NAME

Lingua::Zompist::Barakhinei - Inflect Barakhinei nouns, verbs, and adjectives

VERSION

This document refers to version 0.02 of Lingua::Zompist::Barakhinei, released on 2002-06-26.

SYNOPSIS

use Lingua::Zompist::Barakhinei;
$i_am = Lingua::Zompist::Barakhinei::demeric('eza')->[0];

or

use Lingua::Zompist::Barakhinei ':all';
$i_am = demeric('eza')->[0];

or

use Lingua::Zompist::Barakhinei qw( demeric scrifel );
$you_know = demeric("shkriv\xea", 1)->[1];
$they_had = crifel("ten\xea", 1)->[5];
# note "\xea" = e with circumflex


# nouns and pronouns
$word = noun('belu', 'masc', 'beluri');  # nouns
$word = noun("s\xfb");    # pronouns ("\xfb" is u with circumflex: su^)
$word = noun('mukh');
# in general
$word = noun( NOUN [, GENDER [, PLURAL ] ] );

# adjectives
$word = adj("kh\xf4t\xea");  # adjectives (ho^te^)

# verbs
# note: "ibr\xea" is ibre^
$word = demeric("ibr\xea", 1);   # present
$word = scrifel("ibr\xea", 1);   # past
$word = izhcrifel("ibr\xea", 1); # past anterior
$word = budemeric("ibr\xea", 1); # present subjunctive
$word = buscrifel("ibr\xea", 1); # past subjunctive
$word = befel("ibr\xea", 1);     # imperative
$word = part("ibr\xea", 1);      # participles
# in general
$word = FUNC( VERB [, CLASS ] );

# Setting inflection tables
# nouns
$Lingua::Zompist::Barakhinei::gendertab = \%mygendertab;
$Lingua::Zompist::Barakhinei::pluraltab = \%mypluraltab;
# verbs
$Lingua::Zompist::Barakhinei::classtab = \%myclasstab;

# ones that you will probably not need as often
$Lingua::Zompist::Barakhinei::rootconstab = \%myrootconstab;
$Lingua::Zompist::Barakhinei::subjtab = \%mysubjtab;
$Lingua::Zompist::Barakhinei::cadhctab = \%mycadhctab;
$Lingua::Zompist::Barakhinei::cadhgtab = \%mycadhgtab;
$Lingua::Zompist::Barakhinei::cadhutab = \%mycadhutab;

DESCRIPTION

Overview

Lingua::Zompist::Barakhinei is a module which allows you to inflect Barakhinei words. You can conjugate verbs and decline nouns, pronouns, and adjectives.

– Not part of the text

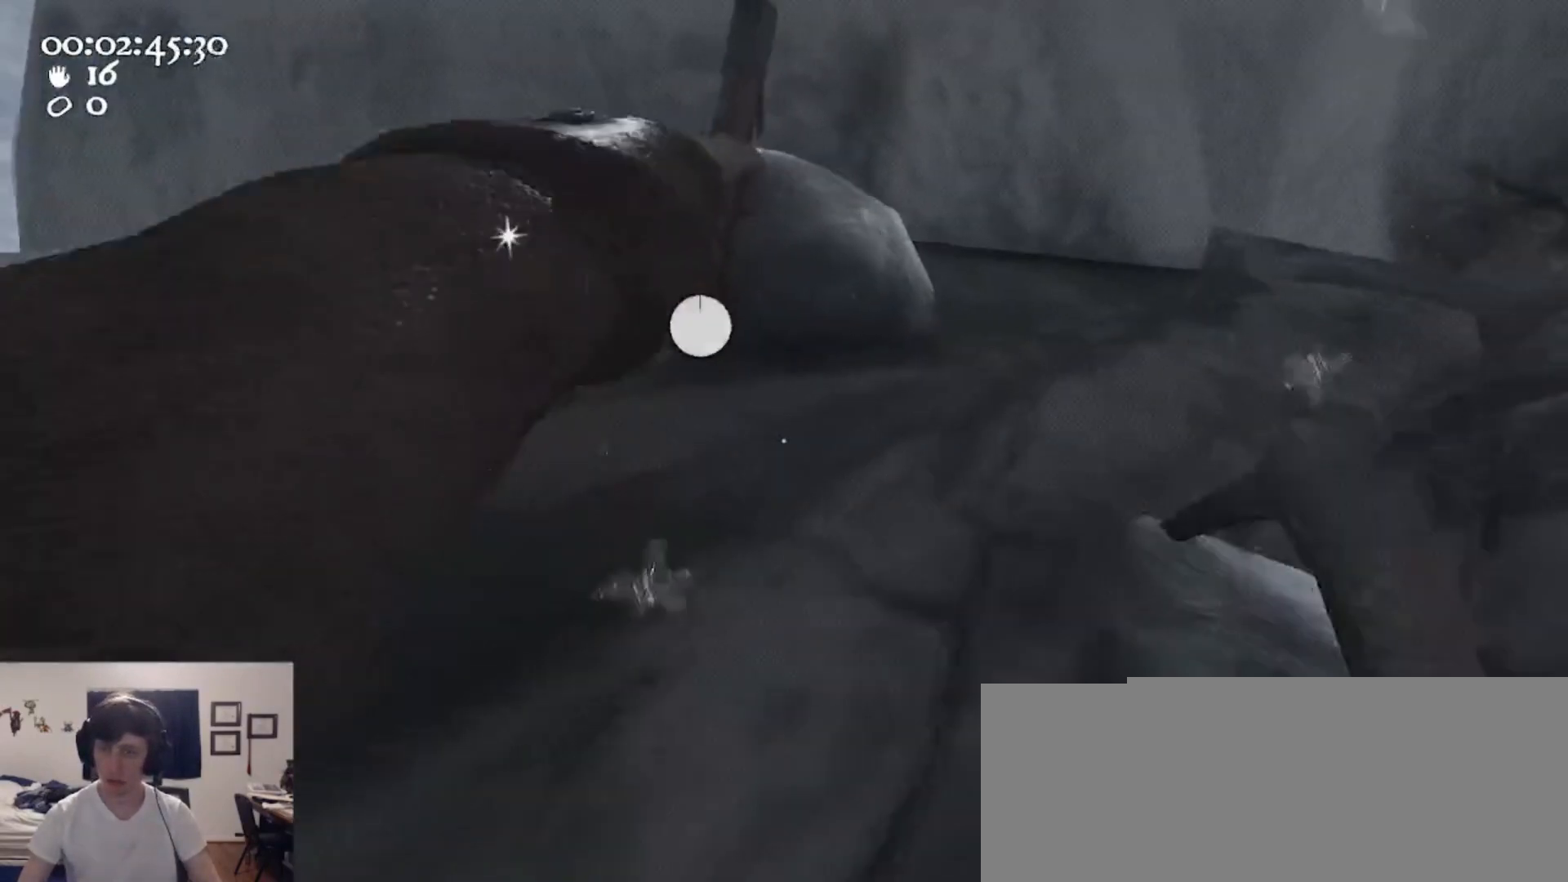
{"keys": ["d", "space", "w"], "mouse": ["left", "right"], "events": [[333, "mouse_right", "down"], [333, "s", "up"], [467, "w", "down"]]}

There is one function to inflect nouns and pronouns, and another to inflect adjectives. Verbs are covered by several functions: one for each tense or mood and another for the participles.

Exports

Lingua::Zompist::Barakhinei exports no functions by default, in order to avoid namespace pollution. This enables, for example, Lingua::Zompist::Barakhinei and Lingua::Zompist::Cadhinor to be used in the same program, since otherwise many of the function names would clash. However, all functions listed here can be imported explicitly by naming them, or they can be imported all together by using the tag ':all'.

A note on the character set used

This module expects input to be in iso-8859-1 (Latin-1) and will return output in that character set as well. For example, lelcê (meaning to see) should have a byte with the value 234 as the last character, and its accusative, lelcâ, will have a byte with the value 226 as its last character.

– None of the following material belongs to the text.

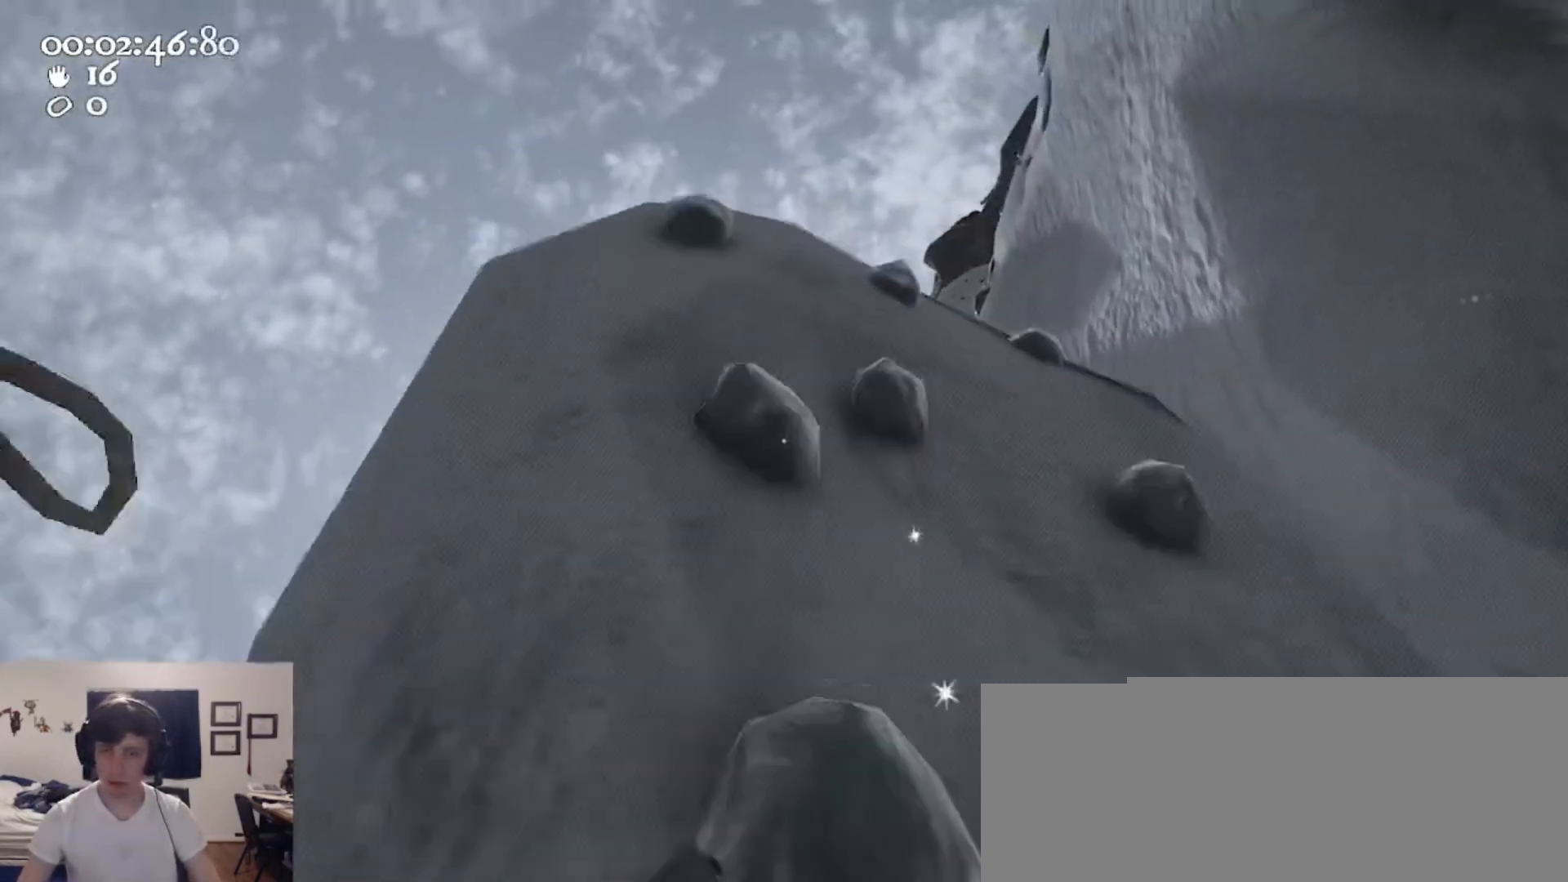
{"keys": ["a"], "mouse": ["left", "right"], "events": [[133, "w", "down"], [233, "d", "up"], [267, "a", "down"], [367, "space", "up"], [367, "w", "up"]]}
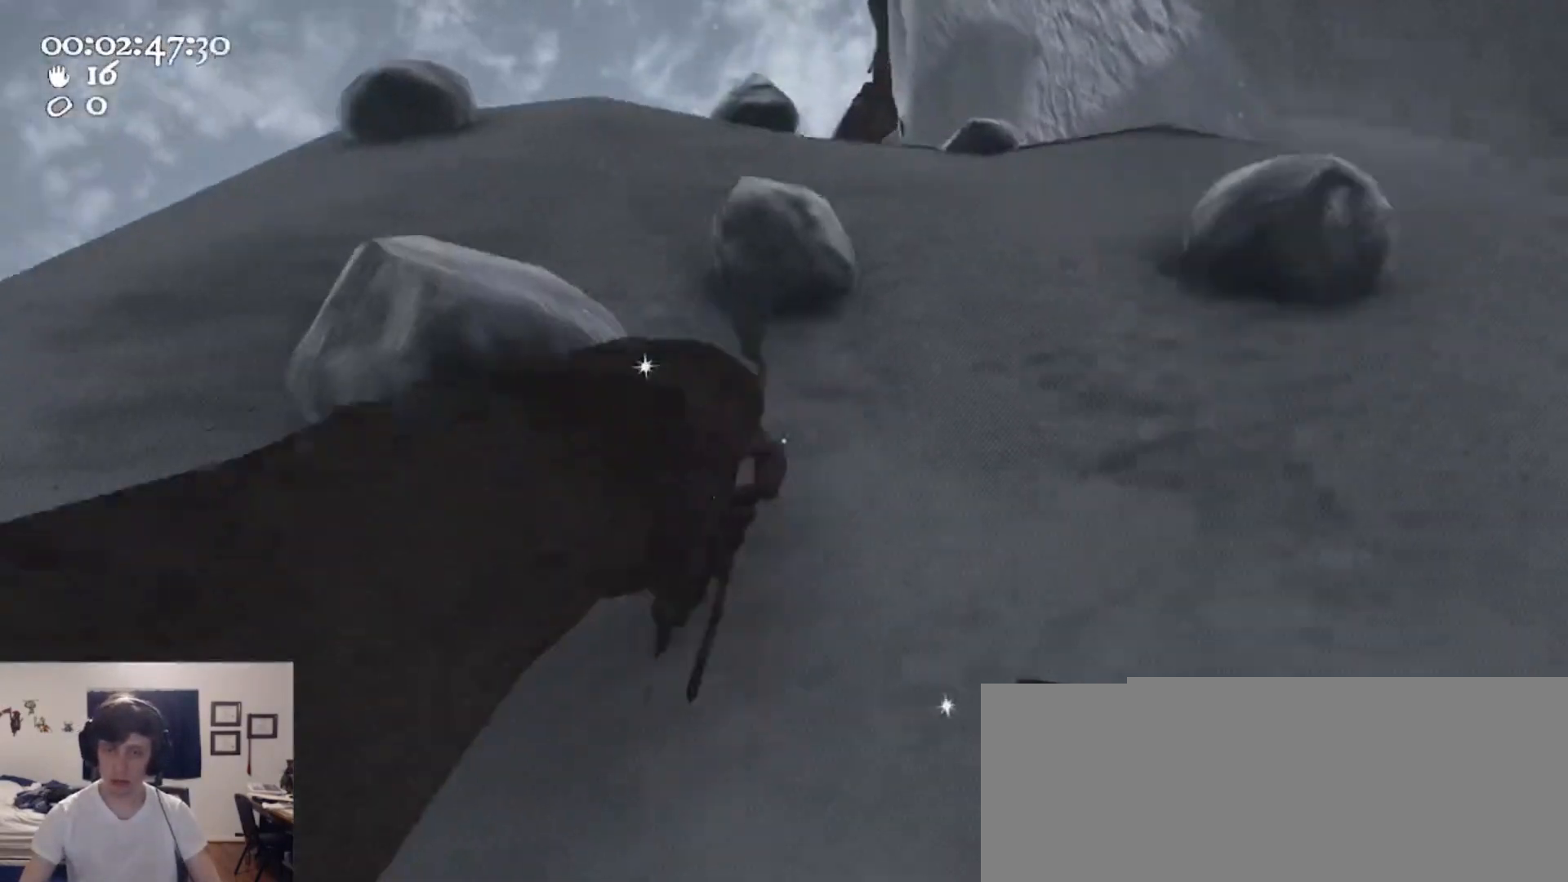
{"keys": ["s", "space"], "mouse": ["left"], "events": [[233, "a", "up"], [233, "s", "down"], [433, "mouse_right", "up"], [433, "space", "down"]]}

In the future, this module may expect and produce the charset used by the Maraille font. At that point, the module Lingua::Zompist::Convert is expected to be available, which should be able to convert between that charset and standard charsets such as iso-8859-1 and utf-8.

noun

This function allows you to inflect nouns and pronouns.

It takes three arguments. All but the first are optional (and the function will guess or use entries from "$gendertab" and/or "$pluraltab" if they are not provided).

  • The noun or pronoun to inflect.

  • (optional) The gender of the noun (one of 'masc', 'neut', or 'fem'), or undef for the function to guess. (This can remain undef for pronouns.)

  • (optional) The (nominative) plural of the noun, or undef for the function to guess.

    In Barakhinei, it is necessary to know the singular, the gender, and the plural of a noun in order to inflect a noun correctly. However, if you do know the plural form, you can pass undef to this function and the function will attempt to guess based on a built-in list of nouns.

noun returns an arrayref on success, or undef or the empty list on failure (for example, because it could not determine which declension or gender a noun belonged to).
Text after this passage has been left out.